Abstract
The texts of the lifetime quartos of Shakespeareʼs Hamlet and the first posthumous folio of 1623 differ significantly. Their analysis and comparisons underlies the researchers’ assumptions and hypotheses about the “authorʼs” manuscripts, “foul papers”, prompt-books, “pirated” editions, the specifics of authorʼs vocabulary, spelling and punctuation, different kinds of emendations: typists’ errors and negligence, “authorʼs” edits, justified and unjustified interventions of editors, etc. But above all they determine our idea of Shakespeareʼs worldview, the laws of life and culture of his time, often relevant today. In modern editions two discrepancies we examined are usually reproduced not from the good quarto of 1604 (Q2, left), but according to the First folio version (F1, right): sanctity – sanitie (II, 2, 207); gamgiuing – gain-giuing (V, 2, 194). Russian translations are also made from it.
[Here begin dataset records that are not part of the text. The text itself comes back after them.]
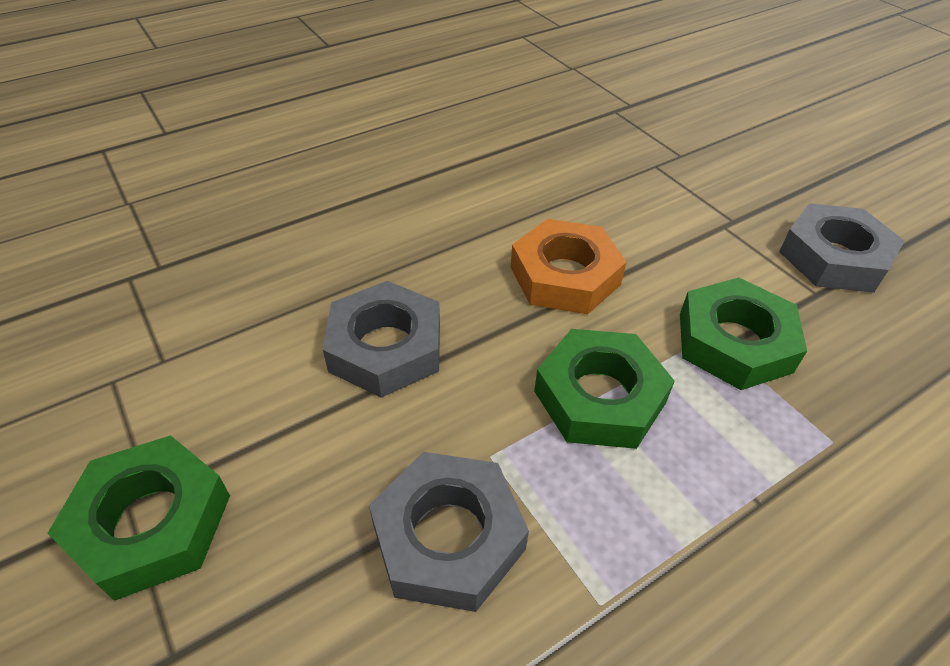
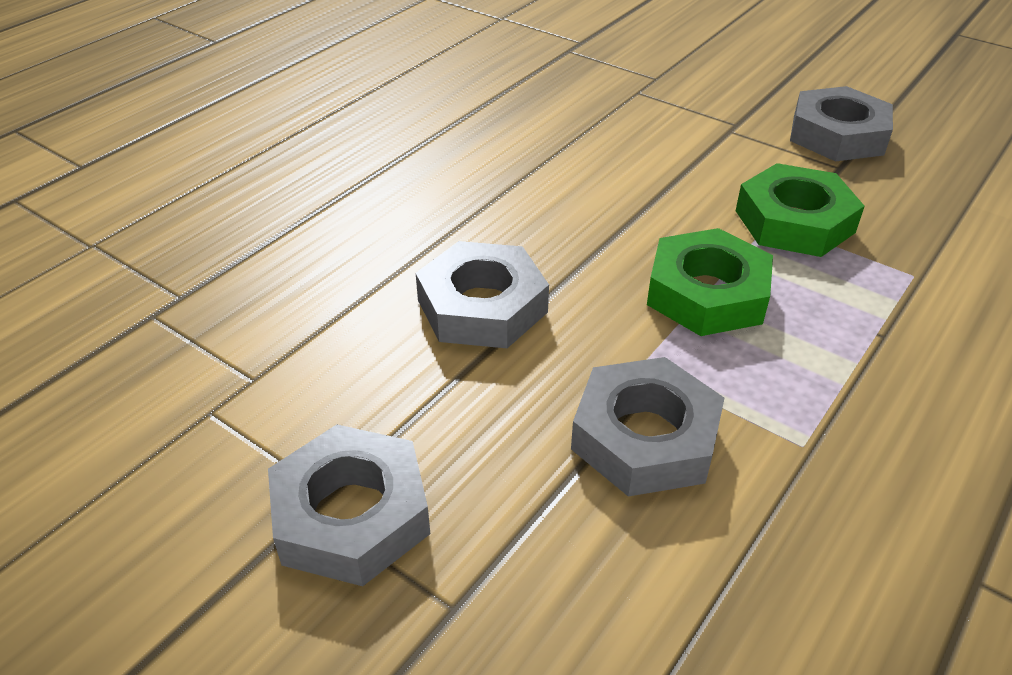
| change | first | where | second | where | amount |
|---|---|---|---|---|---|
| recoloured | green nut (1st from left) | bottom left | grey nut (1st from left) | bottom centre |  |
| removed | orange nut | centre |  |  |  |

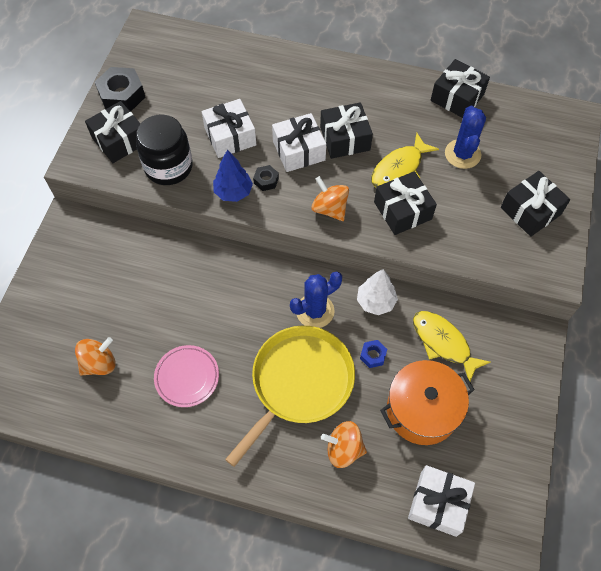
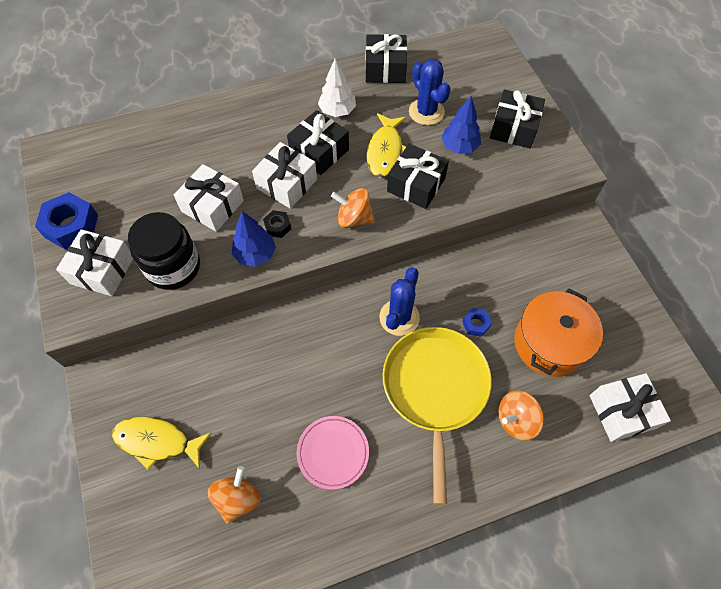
| change | first | where | second | where | amount |
|---|---|---|---|---|---|
| recoloured | black nut (1st from left) | top left | blue nut (1st from left) | middle left |  |
| recoloured | black gift (1st from left) | top left | white gift (1st from left) | middle left |  |
| moved | yellow fish (2nd from left in the first image) | middle right | yellow fish (1st from left) | bottom left |  |
| moved | white tree | centre |  | top centre |  |
| added |  |  | blue tree (2nd from left) | top centre |  |

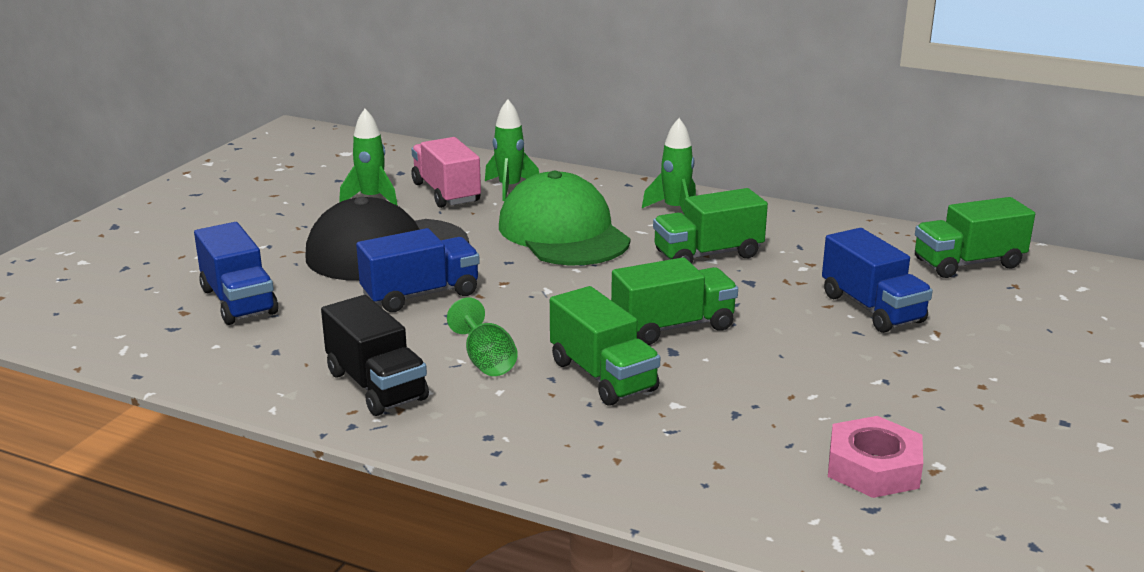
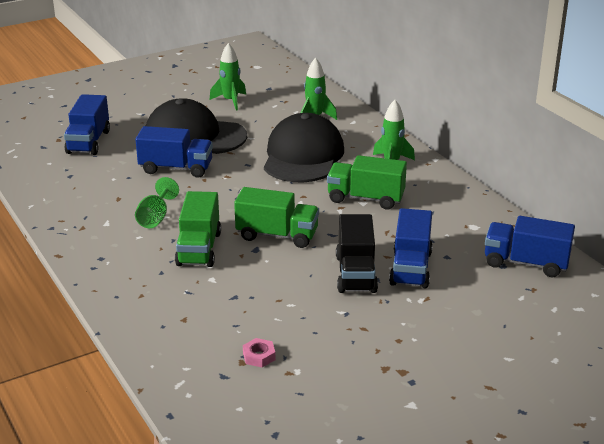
| change | first | where | second | where | amount |
|---|---|---|---|---|---|
| resized | pink nut | bottom right |  | bottom centre | x0.52 |
| recoloured | green cap | centre | black cap (2nd from left) | top centre |  |
| moved | black truck | middle left |  | centre |  |
| recoloured | green truck (4th from left) | middle right | blue truck (4th from left) | middle right |  |
| removed | pink truck | top centre |  |  |  |

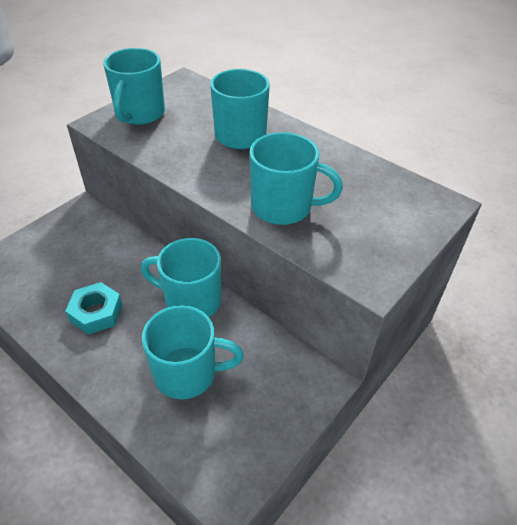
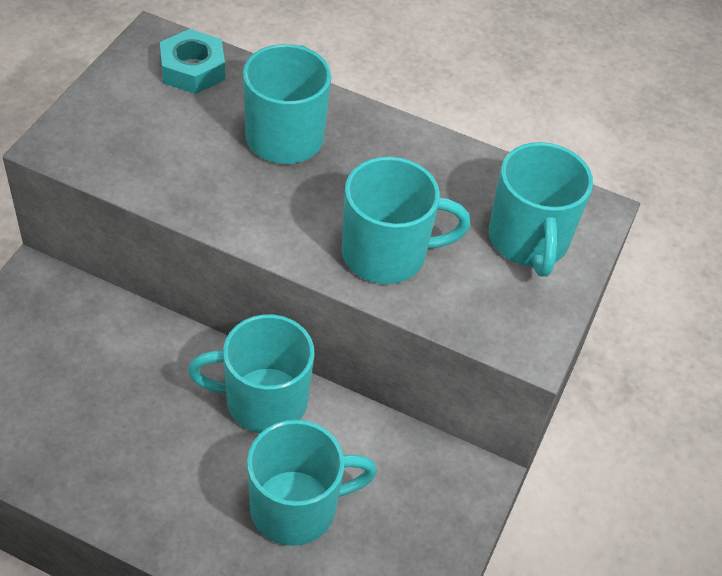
| change | first | where | second | where | amount |
|---|---|---|---|---|---|
| moved | turquoise nut | middle left |  | top left |  |
| moved | turquoise mug (1st from left in the first image) | top left | turquoise mug (5th from left) | middle right |  |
A comparative study of the text and the context of these passages led us to the following conclusions. In both cases preference should be given to the “true and perfect” text of the Second quarto (Q2) and proceed from it in reprints and new translations of Hamlet. In scholarly editions of the play both places need detailed commentary, which is important for Shakespearean studies. Gamgiuing requires a correction to gaming with justification of the probable cause of the typo. Both words explain the development of the complex motive of game and gaming in the play, and specifically Hamlet’s attitude towards the game: his penchant for wise play with words and meanings, considered as “madness” by “carnal” men (1Cor 2: 12–15), and his rejection of gambling in the logic of Roger Ascham’s treatise Toxophilus (1545).